Installation view of “Zhou Wendou: BORDERLESS,” courtesy of De Sarthe Gallery
Titled “BORDERLESS,” the exhibition is premised on Zhou’s sense that contemporary life is defined by boundaries. Land and sea are carved into (often disputed) territories. People are divided into groups and defined by their educational, economic, and social standing, not to mention their gender, sexual orientation, and skin color. Political districts and neighborhoods are continuously mapped and re-drawn. Hardly anywhere are these ever-shifting borders more apparent than in such rapidly modernizing cities as Zhou’s native Beijing, where international, political, economic, environmental, and social forces are radically reshaping this ancient capital into a 21st-century megalopolis.

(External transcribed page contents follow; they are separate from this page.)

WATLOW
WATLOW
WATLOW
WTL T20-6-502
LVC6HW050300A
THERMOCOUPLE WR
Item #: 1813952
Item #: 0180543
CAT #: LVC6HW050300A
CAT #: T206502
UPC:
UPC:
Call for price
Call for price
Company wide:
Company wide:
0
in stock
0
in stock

These concerns, combined with his interest in Zen Buddhism and its tenet that everything contains its own opposite, feed into the works on view. Among them is Black Order (2015), one of several map- and globe-based pieces in the exhibition, which consists of a large-scale, full-color map of the world, almost entirely blacked out by a grid of jet-black squares. The thin, colorful lines running between these squares, and giving shape to the grid, are all that can be seen of the map itself, made useless by the artist’s interventions.

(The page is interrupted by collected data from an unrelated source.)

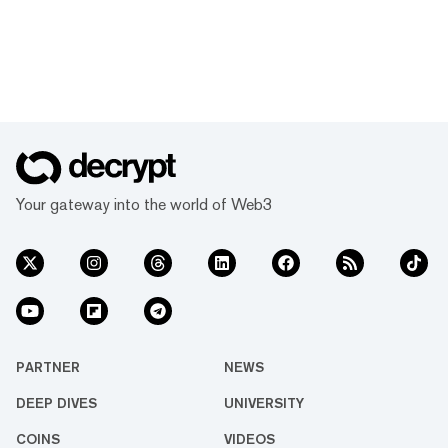
Your gateway into the world of Web3
PARTNER
NEWS
DEEP DIVES
UNIVERSITY
COINS
VIDEOS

Installation view of “Zhou Wendou: BORDERLESS,” courtesy of De Sarthe Gallery
Zhou also presents a series of openwork sculptures, one of which hangs from the gallery’s ceiling and shares the exhibition’s title. It is composed of subtly differing shapes that seem to resemble the outlines of various countries, the artist’s native China. Projected onto this piece are continually shifting colored lights, each of which lends it a different mood. It has no edges. Rather, its sculpted lines jut out into space, and the shapes they describe are left open and unfinished. In this way, Zhou suggests that perhaps one day we will learn how to exist without divisions. “I hope that through using borders to create a borderless space, the lines between fantasy and reality will become blurred,” he says.
“Zhou Wendou: BORDERLESS” is on view at De Sarthe Beijing, Apr. 4–May 24, 2015.